Spatial reasoning data:
+ + + + + + +

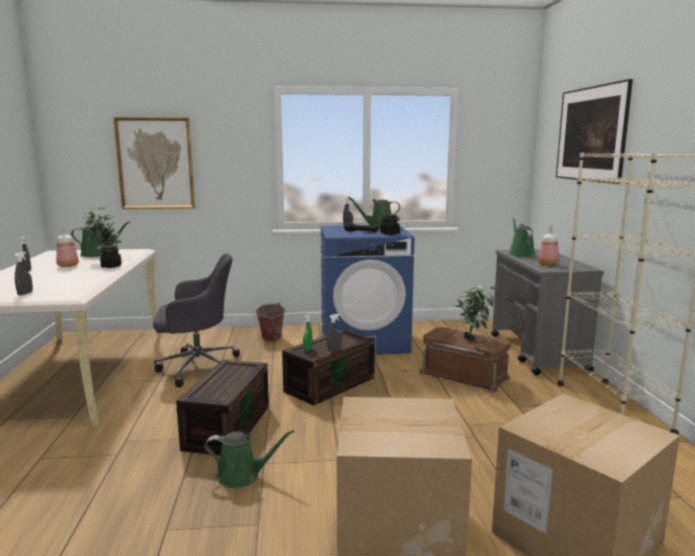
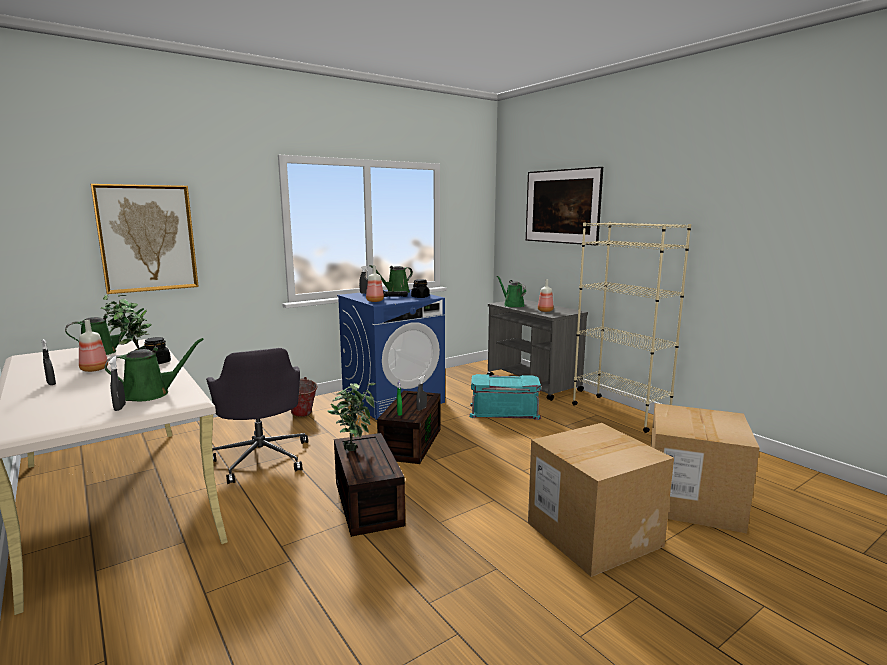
camera: 30 degrees left, 0 degrees up
grey office chair [153,254,240,387] -> grey office chair turned 105 degrees clockwise [206,348,308,484]
green watering can [204,430,295,488] -> green watering can moved to [105,338,204,401]
brown storage box [419,327,511,392] -> turquoise storage box [469,374,541,420]
potted plant [454,285,497,341] -> potted plant moved to [327,383,376,451]
none -> bottle [366,265,384,302]

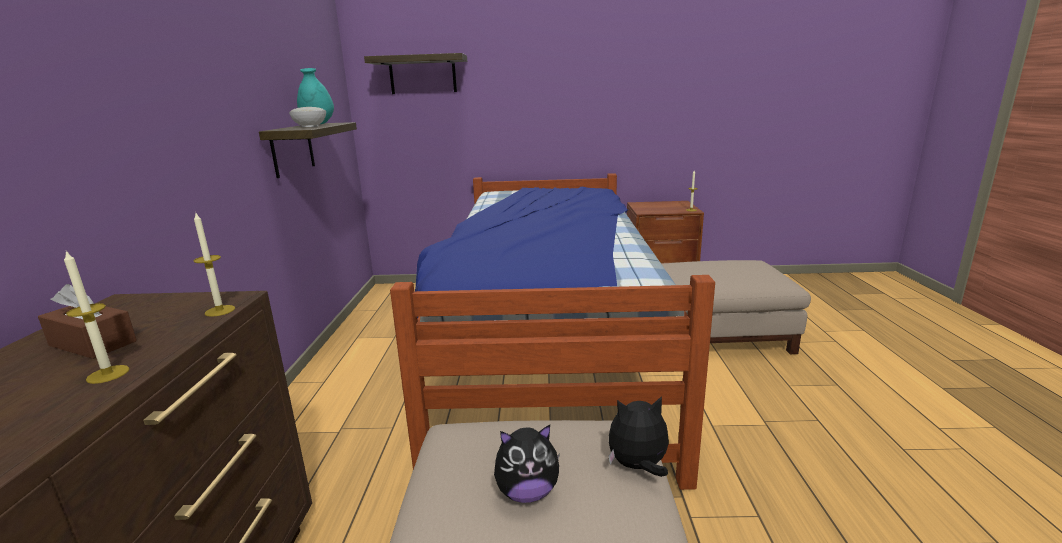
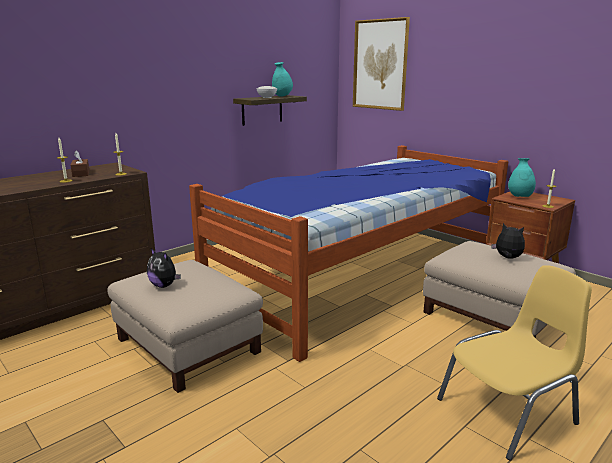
camera: 45 degrees right, 0 degrees up
shelf [364,53,467,94] -> picture [353,17,410,111]
plush toy [608,396,669,477] -> plush toy moved to [492,223,525,259]
none -> yellow chair [437,265,592,461]
none -> turquoise vase [508,158,536,197]

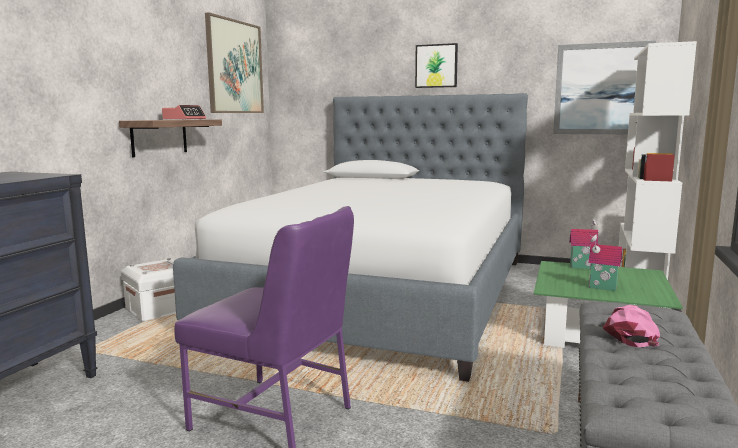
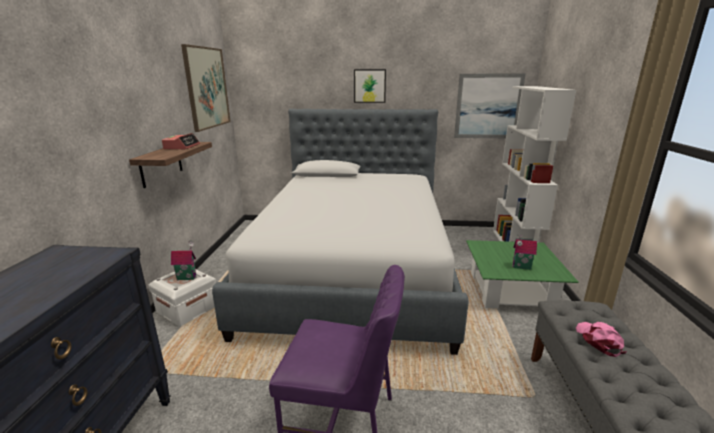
camera: 15 degrees left, 10 degrees up
toy house [569,218,599,269] -> toy house moved to [171,240,196,280]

+ + + + + + +

The answer must consist of every line above that contains the word "degrees".

Finished exercise:
camera: 30 degrees left, 0 degrees up
grey office chair [153,254,240,387] -> grey office chair turned 105 degrees clockwise [206,348,308,484]
camera: 45 degrees right, 0 degrees up
camera: 15 degrees left, 10 degrees up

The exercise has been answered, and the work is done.